* **SUPPLIED DATA**
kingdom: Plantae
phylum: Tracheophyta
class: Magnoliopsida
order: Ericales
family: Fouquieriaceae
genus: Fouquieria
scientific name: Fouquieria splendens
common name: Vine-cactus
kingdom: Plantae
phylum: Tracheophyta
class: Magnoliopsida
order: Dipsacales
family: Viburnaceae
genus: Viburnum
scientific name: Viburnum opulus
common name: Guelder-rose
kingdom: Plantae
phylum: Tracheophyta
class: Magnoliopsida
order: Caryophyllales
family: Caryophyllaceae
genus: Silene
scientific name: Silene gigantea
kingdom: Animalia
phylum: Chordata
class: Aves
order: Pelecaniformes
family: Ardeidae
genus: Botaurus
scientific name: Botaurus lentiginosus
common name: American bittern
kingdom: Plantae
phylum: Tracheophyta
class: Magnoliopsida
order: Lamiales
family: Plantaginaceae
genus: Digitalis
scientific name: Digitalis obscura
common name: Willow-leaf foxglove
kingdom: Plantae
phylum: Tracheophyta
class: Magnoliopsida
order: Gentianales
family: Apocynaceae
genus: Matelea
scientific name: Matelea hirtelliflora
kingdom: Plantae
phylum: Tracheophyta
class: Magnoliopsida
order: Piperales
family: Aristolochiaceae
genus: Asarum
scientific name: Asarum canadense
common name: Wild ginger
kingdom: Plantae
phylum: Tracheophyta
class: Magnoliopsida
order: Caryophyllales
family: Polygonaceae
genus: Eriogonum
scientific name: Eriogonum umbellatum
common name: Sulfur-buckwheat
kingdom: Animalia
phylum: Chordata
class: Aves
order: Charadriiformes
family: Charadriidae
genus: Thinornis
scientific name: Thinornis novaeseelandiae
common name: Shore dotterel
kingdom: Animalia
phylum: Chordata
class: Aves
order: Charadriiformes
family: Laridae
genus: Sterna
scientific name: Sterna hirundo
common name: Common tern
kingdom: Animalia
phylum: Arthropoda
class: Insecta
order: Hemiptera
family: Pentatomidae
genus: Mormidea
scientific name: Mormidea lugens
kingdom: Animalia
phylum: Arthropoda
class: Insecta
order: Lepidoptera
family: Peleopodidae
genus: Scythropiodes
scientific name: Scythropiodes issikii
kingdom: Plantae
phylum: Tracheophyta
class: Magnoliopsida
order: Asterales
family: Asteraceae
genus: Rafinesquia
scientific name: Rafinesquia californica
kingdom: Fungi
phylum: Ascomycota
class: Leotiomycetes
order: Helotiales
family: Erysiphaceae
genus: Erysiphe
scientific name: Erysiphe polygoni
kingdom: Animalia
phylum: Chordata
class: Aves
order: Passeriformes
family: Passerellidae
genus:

* **PROBLEM TO WORK ON**
Reproduce the stretch of lines from the one containing "scientific name: Botaurus lentiginosus" through the one containing "genus: Matelea", including both of those lines, without any change.

* **ANSWER TO THIS TASK**
scientific name: Botaurus lentiginosus
common name: American bittern
kingdom: Plantae
phylum: Tracheophyta
class: Magnoliopsida
order: Lamiales
family: Plantaginaceae
genus: Digitalis
scientific name: Digitalis obscura
common name: Willow-leaf foxglove
kingdom: Plantae
phylum: Tracheophyta
class: Magnoliopsida
order: Gentianales
family: Apocynaceae
genus: Matelea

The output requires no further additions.